## PROBLEM TO WORK ON
If a record below holds a picture, leave the picture out and copy the rest exactly.

(SUPPLIED DATA)

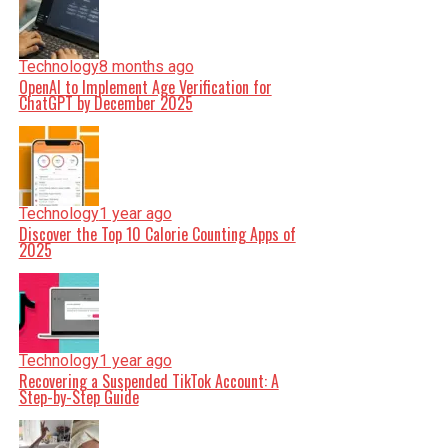
Technology
8 months ago
OpenAI to Implement Age Verification for
ChatGPT by December 2025
Technology
1 year ago
Discover the Top 10 Calorie Counting Apps of
2025
Technology
1 year ago
Recovering a Suspended TikTok Account: A
Step-by-Step Guide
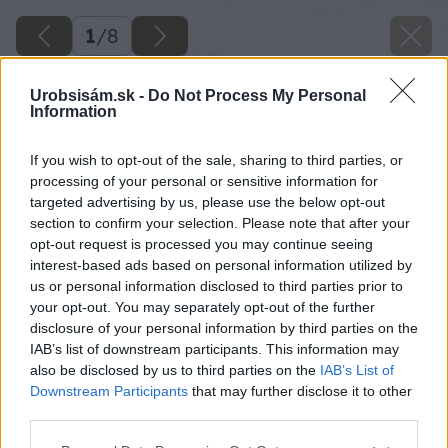
1
/
8
Urobsisám.sk -
Do Not Process My Personal
Information
If you wish to opt-out of the sale, sharing to third parties, or
processing of your personal or sensitive information for
targeted advertising by us, please use the below opt-out
section to confirm your selection. Please note that after your
opt-out request is processed you may continue seeing
interest-based ads based on personal information utilized by
us or personal information disclosed to third parties prior to
your opt-out. You may separately opt-out of the further
disclosure of your personal information by third parties on the
IAB’s list of downstream participants. This information may
also be disclosed by us to third parties on the
IAB’s List of
Downstream Participants
that may further disclose it to other
third parties.
Please note that this website/app uses one or more Google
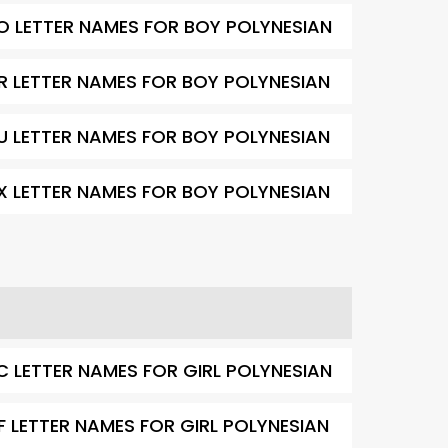
O LETTER NAMES FOR BOY POLYNESIAN
R LETTER NAMES FOR BOY POLYNESIAN
U LETTER NAMES FOR BOY POLYNESIAN
X LETTER NAMES FOR BOY POLYNESIAN
C LETTER NAMES FOR GIRL POLYNESIAN
F LETTER NAMES FOR GIRL POLYNESIAN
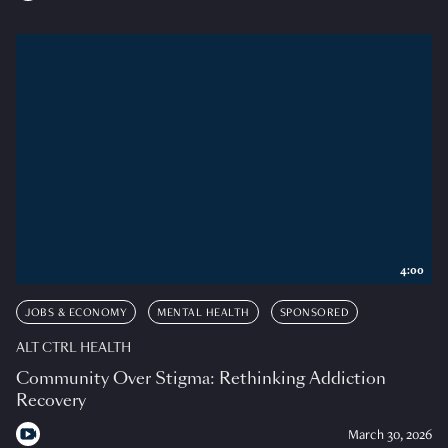
4:00
JOBS & ECONOMY
MENTAL HEALTH
SPONSORED
ALT CTRL HEALTH
Community Over Stigma: Rethinking Addiction
Recovery
March 30, 2026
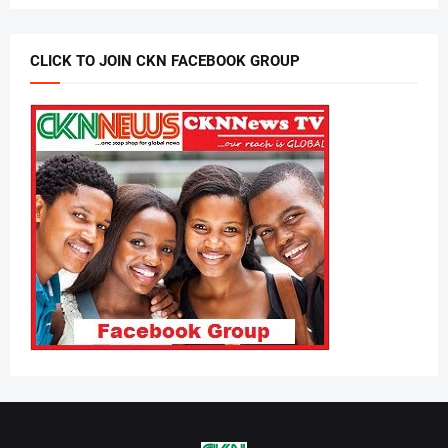
CLICK TO JOIN CKN FACEBOOK GROUP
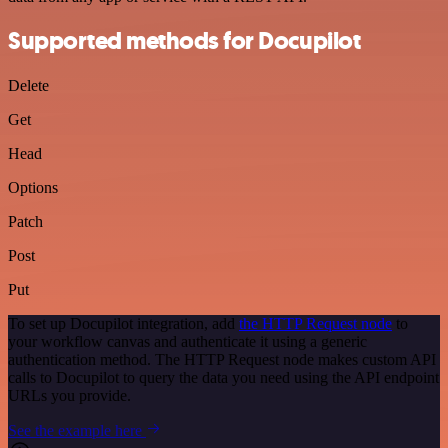
Supported methods for Docupilot
Delete
Get
Head
Options
Patch
Post
Put
To set up Docupilot integration, add
the HTTP Request node
to
your workflow canvas and authenticate it using a generic
authentication method. The HTTP Request node makes custom API
calls to Docupilot to query the data you need using the API endpoint
URLs you provide.
See the example here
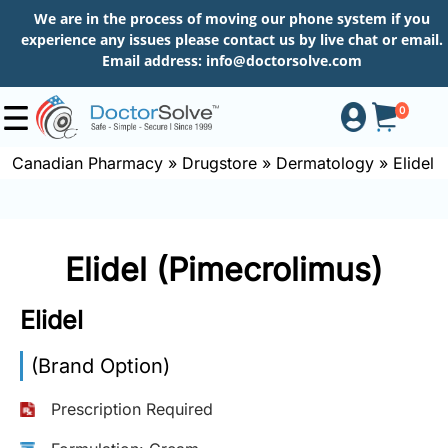
We are in the process of moving our phone system if you
experience any issues please contact us by live chat or email.
Email address:
info@doctorsolve.com
0
Canadian Pharmacy
»
Drugstore
»
Dermatology
»
Elidel
Shop
Elidel (Pimecrolimus)
How
to
Elidel
Order
(Brand Option)
About
Prescription Required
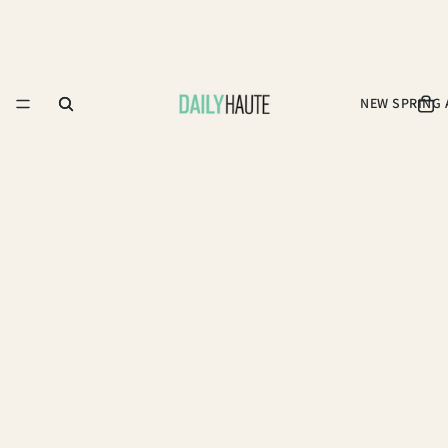
NEW SPRING 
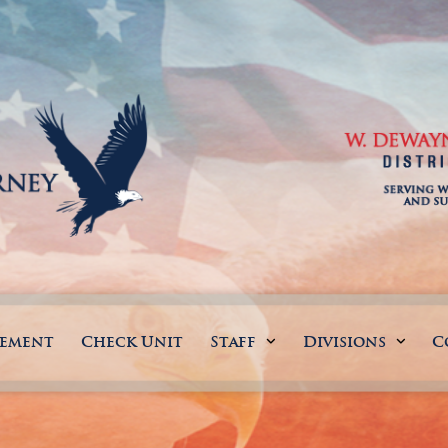
gement
Check Unit
Staff
Divisions
C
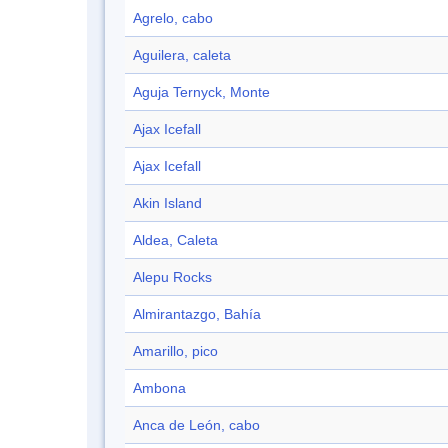
Agrelo, cabo
Aguilera, caleta
Aguja Ternyck, Monte
Ajax Icefall
Ajax Icefall
Akin Island
Aldea, Caleta
Alepu Rocks
Almirantazgo, Bahía
Amarillo, pico
Ambona
Anca de León, cabo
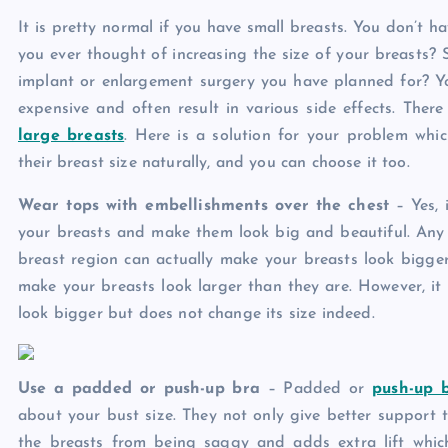
It is pretty normal if you have small breasts. You don’t 
you ever thought of increasing the size of your breasts? 
implant or enlargement surgery you have planned for? Yo
expensive and often result in various side effects. The
large breasts
. Here is a solution for your problem wh
their breast size naturally, and you can choose it too.
Wear tops with embellishments over the chest
– Yes,
your breasts and make them look big and beautiful. Any sh
breast region can actually make your breasts look bigger
make your breasts look larger than they are. However, i
look bigger but does not change its size indeed.
Use a padded or push-up bra
– Padded or
push-up 
about your bust size. They not only give better support t
the breasts from being saggy and adds extra lift which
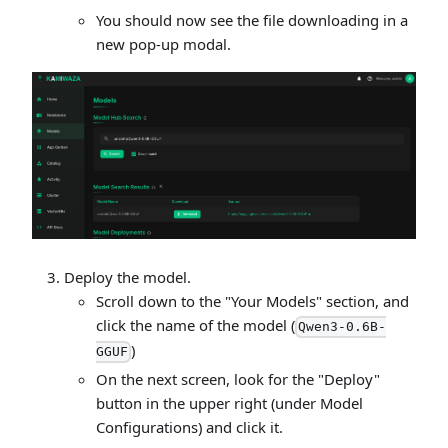
You should now see the file downloading in a
new pop-up modal.
Deploy the model.
Scroll down to the "Your Models" section, and
click the name of the model (
Qwen3-0.6B-
)
GGUF
On the next screen, look for the "Deploy"
button in the upper right (under Model
Configurations) and click it.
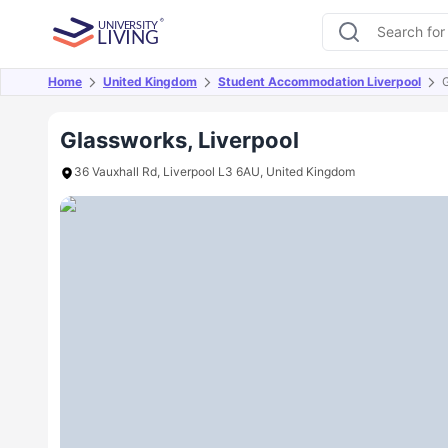
Home
United Kingdom
Student Accommodation Liverpool
Overview
Offers
About
Room Types
Amen
Glassworks, Liverpool
36 Vauxhall Rd, Liverpool L3 6AU, United Kingdom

(End SUPPLIED DATA)

## RESULT OF THIS EXERCISE
Technology
8 months ago
OpenAI to Implement Age Verification for
ChatGPT by December 2025
Technology
1 year ago
Discover the Top 10 Calorie Counting Apps of
2025
Technology
1 year ago
Recovering a Suspended TikTok Account: A
Step-by-Step Guide
1
/
8
Urobsisám.sk -
Do Not Process My Personal
Information
If you wish to opt-out of the sale, sharing to third parties, or
processing of your personal or sensitive information for
targeted advertising by us, please use the below opt-out
section to confirm your selection. Please note that after your
opt-out request is processed you may continue seeing
interest-based ads based on personal information utilized by
us or personal information disclosed to third parties prior to
your opt-out. You may separately opt-out of the further
disclosure of your personal information by third parties on the
IAB’s list of downstream participants. This information may
also be disclosed by us to third parties on the
IAB’s List of
Downstream Participants
that may further disclose it to other
third parties.
Please note that this website/app uses one or more Google
O LETTER NAMES FOR BOY POLYNESIAN
R LETTER NAMES FOR BOY POLYNESIAN
U LETTER NAMES FOR BOY POLYNESIAN
X LETTER NAMES FOR BOY POLYNESIAN
C LETTER NAMES FOR GIRL POLYNESIAN
F LETTER NAMES FOR GIRL POLYNESIAN
4:00
JOBS & ECONOMY
MENTAL HEALTH
SPONSORED
ALT CTRL HEALTH
Community Over Stigma: Rethinking Addiction
Recovery
March 30, 2026
CLICK TO JOIN CKN FACEBOOK GROUP
Supported methods for Docupilot
Delete
Get
Head
Options
Patch
Post
Put
To set up Docupilot integration, add
the HTTP Request node
to
your workflow canvas and authenticate it using a generic
authentication method. The HTTP Request node makes custom API
calls to Docupilot to query the data you need using the API endpoint
URLs you provide.
See the example here
We are in the process of moving our phone system if you
experience any issues please contact us by live chat or email.
Email address:
info@doctorsolve.com
0
Canadian Pharmacy
»
Drugstore
»
Dermatology
»
Elidel
Shop
Elidel (Pimecrolimus)
How
to
Elidel
Order
(Brand Option)
About
Prescription Required
NEW SPRING 
gement
Check Unit
Staff
Divisions
C
Agrelo, cabo
Aguilera, caleta
Aguja Ternyck, Monte
Ajax Icefall
Ajax Icefall
Akin Island
Aldea, Caleta
Alepu Rocks
Almirantazgo, Bahía
Amarillo, pico
Ambona
Anca de León, cabo
It is pretty normal if you have small breasts. You don’t 
you ever thought of increasing the size of your breasts? 
implant or enlargement surgery you have planned for? Yo
expensive and often result in various side effects. The
large breasts
. Here is a solution for your problem wh
their breast size naturally, and you can choose it too.
Wear tops with embellishments over the chest
– Yes,
your breasts and make them look big and beautiful. Any sh
breast region can actually make your breasts look bigger
make your breasts look larger than they are. However, i
look bigger but does not change its size indeed.
Use a padded or push-up bra
– Padded or
push-up 
about your bust size. They not only give better support t
the breasts from being saggy and adds extra lift which
You should now see the file downloading in a
new pop-up modal.
Deploy the model.
Scroll down to the "Your Models" section, and
click the name of the model (
Qwen3-0.6B-
)
GGUF
On the next screen, look for the "Deploy"
button in the upper right (under Model
Configurations) and click it.
Home
United Kingdom
Student Accommodation Liverpool
Overview
Offers
About
Room Types
Amen
Glassworks, Liverpool
36 Vauxhall Rd, Liverpool L3 6AU, United Kingdom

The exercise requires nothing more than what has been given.